→ **THE TASK**: Look through the data below for the line with "OR6C70 ELISA Kits" and the line with "åtta på morgonen", then output those two and all lines in between, exactly as written.

→ **GIVEN ENTRIES**:
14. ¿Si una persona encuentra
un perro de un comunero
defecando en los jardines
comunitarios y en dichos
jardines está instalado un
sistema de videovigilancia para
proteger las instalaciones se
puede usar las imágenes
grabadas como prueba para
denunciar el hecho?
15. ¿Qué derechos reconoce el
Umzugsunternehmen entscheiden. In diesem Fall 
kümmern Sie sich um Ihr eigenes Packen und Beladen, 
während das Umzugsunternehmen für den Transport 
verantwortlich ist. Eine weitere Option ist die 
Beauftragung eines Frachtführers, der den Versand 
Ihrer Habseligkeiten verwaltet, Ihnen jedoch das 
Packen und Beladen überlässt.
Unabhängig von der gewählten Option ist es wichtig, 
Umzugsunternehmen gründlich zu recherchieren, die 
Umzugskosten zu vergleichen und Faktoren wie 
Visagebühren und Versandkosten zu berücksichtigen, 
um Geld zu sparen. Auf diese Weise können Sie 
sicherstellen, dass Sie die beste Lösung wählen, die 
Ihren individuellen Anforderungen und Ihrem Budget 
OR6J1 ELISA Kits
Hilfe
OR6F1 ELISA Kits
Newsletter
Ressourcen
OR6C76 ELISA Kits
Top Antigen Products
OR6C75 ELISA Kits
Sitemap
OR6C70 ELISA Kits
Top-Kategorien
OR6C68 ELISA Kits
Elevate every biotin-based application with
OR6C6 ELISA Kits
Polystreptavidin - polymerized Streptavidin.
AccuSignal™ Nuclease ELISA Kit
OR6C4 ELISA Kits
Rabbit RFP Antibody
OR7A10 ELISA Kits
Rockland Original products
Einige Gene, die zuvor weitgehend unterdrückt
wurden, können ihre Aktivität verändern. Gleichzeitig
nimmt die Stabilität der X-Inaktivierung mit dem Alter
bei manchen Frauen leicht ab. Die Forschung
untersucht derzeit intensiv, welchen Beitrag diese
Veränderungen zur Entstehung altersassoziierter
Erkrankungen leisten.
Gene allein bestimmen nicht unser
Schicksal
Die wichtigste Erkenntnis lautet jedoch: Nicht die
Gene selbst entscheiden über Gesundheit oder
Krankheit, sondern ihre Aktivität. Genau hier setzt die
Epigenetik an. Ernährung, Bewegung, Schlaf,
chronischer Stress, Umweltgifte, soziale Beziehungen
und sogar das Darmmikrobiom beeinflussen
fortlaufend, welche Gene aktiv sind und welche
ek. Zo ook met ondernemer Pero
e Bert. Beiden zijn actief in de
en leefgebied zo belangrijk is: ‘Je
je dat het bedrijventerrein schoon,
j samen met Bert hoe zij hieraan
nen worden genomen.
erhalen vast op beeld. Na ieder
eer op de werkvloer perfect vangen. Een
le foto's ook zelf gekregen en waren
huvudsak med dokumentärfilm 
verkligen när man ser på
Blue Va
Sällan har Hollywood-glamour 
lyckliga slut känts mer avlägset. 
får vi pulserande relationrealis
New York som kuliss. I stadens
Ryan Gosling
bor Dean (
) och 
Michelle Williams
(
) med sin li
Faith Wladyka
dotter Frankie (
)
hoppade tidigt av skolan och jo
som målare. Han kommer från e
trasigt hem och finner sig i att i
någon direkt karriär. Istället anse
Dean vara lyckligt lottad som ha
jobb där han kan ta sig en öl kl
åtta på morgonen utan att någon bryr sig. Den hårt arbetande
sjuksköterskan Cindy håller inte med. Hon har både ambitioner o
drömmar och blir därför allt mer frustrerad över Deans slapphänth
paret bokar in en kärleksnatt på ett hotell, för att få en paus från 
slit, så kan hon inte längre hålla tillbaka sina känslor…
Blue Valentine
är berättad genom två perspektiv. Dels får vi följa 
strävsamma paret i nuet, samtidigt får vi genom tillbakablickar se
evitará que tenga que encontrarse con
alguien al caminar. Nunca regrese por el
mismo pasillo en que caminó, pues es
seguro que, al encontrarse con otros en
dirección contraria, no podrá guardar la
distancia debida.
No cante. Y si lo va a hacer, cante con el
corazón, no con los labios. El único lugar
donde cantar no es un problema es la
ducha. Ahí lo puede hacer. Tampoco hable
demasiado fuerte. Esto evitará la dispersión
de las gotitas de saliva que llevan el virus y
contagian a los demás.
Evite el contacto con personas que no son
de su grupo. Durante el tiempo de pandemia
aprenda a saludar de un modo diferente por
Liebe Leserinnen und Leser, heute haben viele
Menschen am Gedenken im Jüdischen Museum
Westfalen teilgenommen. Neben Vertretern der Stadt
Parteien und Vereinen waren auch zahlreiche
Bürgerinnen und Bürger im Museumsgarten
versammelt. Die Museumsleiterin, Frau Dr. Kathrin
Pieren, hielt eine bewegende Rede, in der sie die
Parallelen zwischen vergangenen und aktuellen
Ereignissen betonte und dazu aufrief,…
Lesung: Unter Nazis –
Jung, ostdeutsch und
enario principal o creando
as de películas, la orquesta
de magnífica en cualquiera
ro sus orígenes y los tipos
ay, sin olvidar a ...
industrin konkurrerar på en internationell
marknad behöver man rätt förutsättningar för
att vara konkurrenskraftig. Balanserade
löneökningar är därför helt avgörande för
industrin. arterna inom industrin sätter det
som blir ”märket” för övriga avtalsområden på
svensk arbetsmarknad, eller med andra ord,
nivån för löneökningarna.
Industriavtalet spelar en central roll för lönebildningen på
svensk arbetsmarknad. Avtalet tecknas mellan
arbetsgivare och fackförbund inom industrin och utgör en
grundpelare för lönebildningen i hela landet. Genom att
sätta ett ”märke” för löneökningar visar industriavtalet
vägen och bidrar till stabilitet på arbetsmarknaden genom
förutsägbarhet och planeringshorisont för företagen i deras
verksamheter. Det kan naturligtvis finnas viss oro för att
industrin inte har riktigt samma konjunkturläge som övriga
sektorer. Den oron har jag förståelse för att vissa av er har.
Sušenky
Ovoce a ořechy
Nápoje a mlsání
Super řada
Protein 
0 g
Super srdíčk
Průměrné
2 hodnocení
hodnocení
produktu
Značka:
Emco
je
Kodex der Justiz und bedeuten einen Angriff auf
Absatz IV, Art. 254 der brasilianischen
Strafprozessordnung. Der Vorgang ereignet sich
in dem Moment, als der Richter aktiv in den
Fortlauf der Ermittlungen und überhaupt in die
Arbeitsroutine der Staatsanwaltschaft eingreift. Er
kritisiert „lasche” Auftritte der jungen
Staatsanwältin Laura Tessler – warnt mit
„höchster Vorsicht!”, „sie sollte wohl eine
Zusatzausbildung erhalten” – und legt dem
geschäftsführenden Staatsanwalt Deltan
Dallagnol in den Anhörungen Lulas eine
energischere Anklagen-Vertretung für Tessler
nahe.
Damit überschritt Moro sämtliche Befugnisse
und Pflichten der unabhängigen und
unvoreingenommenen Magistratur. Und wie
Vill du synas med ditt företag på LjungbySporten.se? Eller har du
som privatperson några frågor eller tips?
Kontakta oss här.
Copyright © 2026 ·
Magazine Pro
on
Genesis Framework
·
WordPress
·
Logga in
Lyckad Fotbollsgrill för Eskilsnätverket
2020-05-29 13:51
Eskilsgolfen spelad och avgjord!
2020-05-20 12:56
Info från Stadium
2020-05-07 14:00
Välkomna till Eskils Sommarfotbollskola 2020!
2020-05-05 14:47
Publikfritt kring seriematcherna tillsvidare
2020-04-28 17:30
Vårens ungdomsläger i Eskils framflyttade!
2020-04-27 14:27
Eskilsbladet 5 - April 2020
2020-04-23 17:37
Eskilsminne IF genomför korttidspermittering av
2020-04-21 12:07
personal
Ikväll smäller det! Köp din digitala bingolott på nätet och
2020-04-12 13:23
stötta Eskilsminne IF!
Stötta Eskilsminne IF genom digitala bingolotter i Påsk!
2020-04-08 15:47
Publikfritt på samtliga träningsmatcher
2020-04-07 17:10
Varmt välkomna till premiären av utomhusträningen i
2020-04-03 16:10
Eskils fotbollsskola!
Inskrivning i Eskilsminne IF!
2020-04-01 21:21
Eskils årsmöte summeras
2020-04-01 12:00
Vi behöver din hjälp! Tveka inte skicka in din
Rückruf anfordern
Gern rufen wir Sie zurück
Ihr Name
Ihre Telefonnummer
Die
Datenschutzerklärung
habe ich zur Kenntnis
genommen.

→ **ANSWER SECTION**:
OR6C70 ELISA Kits
Top-Kategorien
OR6C68 ELISA Kits
Elevate every biotin-based application with
OR6C6 ELISA Kits
Polystreptavidin - polymerized Streptavidin.
AccuSignal™ Nuclease ELISA Kit
OR6C4 ELISA Kits
Rabbit RFP Antibody
OR7A10 ELISA Kits
Rockland Original products
Einige Gene, die zuvor weitgehend unterdrückt
wurden, können ihre Aktivität verändern. Gleichzeitig
nimmt die Stabilität der X-Inaktivierung mit dem Alter
bei manchen Frauen leicht ab. Die Forschung
untersucht derzeit intensiv, welchen Beitrag diese
Veränderungen zur Entstehung altersassoziierter
Erkrankungen leisten.
Gene allein bestimmen nicht unser
Schicksal
Die wichtigste Erkenntnis lautet jedoch: Nicht die
Gene selbst entscheiden über Gesundheit oder
Krankheit, sondern ihre Aktivität. Genau hier setzt die
Epigenetik an. Ernährung, Bewegung, Schlaf,
chronischer Stress, Umweltgifte, soziale Beziehungen
und sogar das Darmmikrobiom beeinflussen
fortlaufend, welche Gene aktiv sind und welche
ek. Zo ook met ondernemer Pero
e Bert. Beiden zijn actief in de
en leefgebied zo belangrijk is: ‘Je
je dat het bedrijventerrein schoon,
j samen met Bert hoe zij hieraan
nen worden genomen.
erhalen vast op beeld. Na ieder
eer op de werkvloer perfect vangen. Een
le foto's ook zelf gekregen en waren
huvudsak med dokumentärfilm 
verkligen när man ser på
Blue Va
Sällan har Hollywood-glamour 
lyckliga slut känts mer avlägset. 
får vi pulserande relationrealis
New York som kuliss. I stadens
Ryan Gosling
bor Dean (
) och 
Michelle Williams
(
) med sin li
Faith Wladyka
dotter Frankie (
)
hoppade tidigt av skolan och jo
som målare. Han kommer från e
trasigt hem och finner sig i att i
någon direkt karriär. Istället anse
Dean vara lyckligt lottad som ha
jobb där han kan ta sig en öl kl
åtta på morgonen utan att någon bryr sig. Den hårt arbetande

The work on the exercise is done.